Criticaba algunas cosas, como todos lo hacemos, pero no generaba chismes ni malestares, como muchos otros acostumbran a hacerlo.

Había algunos que le tenían envidia. Tal vez porque para Jhofred todos los hombres y las mujeres éramos iguales. Respetaba a los de mayor rango, pero no se inclinaba ante ellos. Al contrario, aquellos lo invitaban a unírseles en el diálogo. Y eso era lo que no entendían algunos.

Por eso es que digo que gracias a Dios aquel día en el club optamos por hablar entre nosotros. Porque así lo conocí y porque si no hubiera sido así, no hubiera podido aprender todo lo que aprendí de él.

Después pasamos varias noches allí, en el club. Una vez nos pusimos a tomar cerveza hasta con Jhonatan, el encargado de la caseta. Y nos despedimos a la media noche porque ya todo lo habían cerrado. O si no, la habríamos seguido.

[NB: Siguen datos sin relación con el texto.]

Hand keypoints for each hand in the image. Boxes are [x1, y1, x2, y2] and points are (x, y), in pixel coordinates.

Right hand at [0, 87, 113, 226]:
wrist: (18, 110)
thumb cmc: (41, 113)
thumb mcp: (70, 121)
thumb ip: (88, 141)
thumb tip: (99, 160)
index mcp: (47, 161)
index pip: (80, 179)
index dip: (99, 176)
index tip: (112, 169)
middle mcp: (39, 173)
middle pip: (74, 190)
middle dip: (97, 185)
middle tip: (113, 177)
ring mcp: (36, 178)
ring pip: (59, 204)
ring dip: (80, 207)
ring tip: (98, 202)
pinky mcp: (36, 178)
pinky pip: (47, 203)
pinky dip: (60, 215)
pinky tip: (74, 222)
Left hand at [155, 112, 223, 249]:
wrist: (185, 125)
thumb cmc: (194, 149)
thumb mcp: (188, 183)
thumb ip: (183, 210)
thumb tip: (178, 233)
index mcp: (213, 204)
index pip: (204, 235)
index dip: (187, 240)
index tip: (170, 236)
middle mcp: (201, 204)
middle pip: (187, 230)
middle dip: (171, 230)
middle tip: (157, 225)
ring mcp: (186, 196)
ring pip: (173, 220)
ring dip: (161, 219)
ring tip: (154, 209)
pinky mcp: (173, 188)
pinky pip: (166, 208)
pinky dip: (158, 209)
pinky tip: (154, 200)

Cuando yo llegaba al periódico casi siempre lo veía porque él estaba pasando papel para la rotativa, o llevando cosas del almacén o de circulación de un lado para otro, por donde yo tenía que pasar. Y nos saludábamos, como dos buenos amigos. Compartimos muchos buenos ratos y siempre me dejaba esa buena lección: en la vida no hay que rendirse ante nada, hay que hacerle frente y triunfar.

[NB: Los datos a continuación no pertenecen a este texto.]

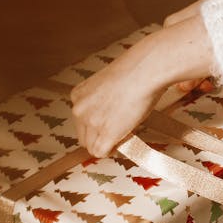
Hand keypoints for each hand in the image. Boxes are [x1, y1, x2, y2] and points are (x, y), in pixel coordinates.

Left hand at [70, 35, 165, 157]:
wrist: (144, 70)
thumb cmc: (135, 70)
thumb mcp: (109, 83)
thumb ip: (103, 100)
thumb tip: (112, 113)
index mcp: (78, 95)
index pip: (81, 121)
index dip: (97, 125)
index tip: (110, 123)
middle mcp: (80, 109)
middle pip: (83, 136)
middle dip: (99, 136)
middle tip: (118, 130)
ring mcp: (92, 123)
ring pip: (92, 146)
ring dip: (108, 143)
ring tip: (125, 133)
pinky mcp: (105, 134)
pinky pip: (101, 152)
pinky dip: (113, 150)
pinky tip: (125, 140)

Nos vimos por última vez el día de mi despedida, cuando me devolví a trabajar a Bogotá. Estaba, como siempre, muy sonriente. Nos despedimos con un fuerte abrazo de hermanos. Porque eso éramos. Seguimos conectados por Facebook y frecuentemente él comentaba o compartía o ponía me gusta en algunas de mis publicaciones.

Hasta que un día vi un mensaje de WhatsApp. Un excompañero decía algo así como ‘Te recordamos Jhofred’. No decía ‘Te seguiremos recordando’ o algo así, pero fue suficiente para que se me prendieran las alarmas. Llamé de inmediato al excompañero a ver qué pasaba. ‘Es que murió ayer por algo que comió y le cayó mal’, me dijo.

El alma me dio un vuelco, los ojos se me nublaron, la voz no me salía. No sé si colgué sin despedirme de mi excompañero o no. Solo me tomé el rostro a dos manos y me puse a llorar en mi oficina del Ministerio de Comercio, Industria y Turismo en Bogotá. Nadie se dio cuenta, por fortuna.

Entré a su Facebook y le puse este mensaje: “Jhofred, desafortunadamente hoy le escribo para que le llegue un mensaje al cielo. Quisiera dárselo aquí, en la tierra, con un inmenso abrazo. Mi mensaje es que lo llevaré por siempre en el alma. Usted me enseñó muchas cosas con su manera de ser. Siempre yendo hacia adelante, con respeto por los demás, con toda esa inteligencia suya; con esa capacidad de raciocinio, esa preocupación por su tierra, por su país y esas ganas de dar más y más, luchando a diario para ser siempre mejor. Lo vi trabajar duro, porque usted era un convencido de que había que salir adelante bien, honradamente. Y así lo hizo. Usted es un ejemplo para los jóvenes de su edad y para los de todas las edades. Usted me enseñó a estimarlo muchísimo por ser quien era. Por sus valores. Hermano, sé que hoy está en los brazos de Dios y que Él lo cobija con su manto. Y hasta allá extiendo mis brazos para darle ese abrazo inmenso. Amigos por siempre, Jhofred… Amigos por siempre!!!!”.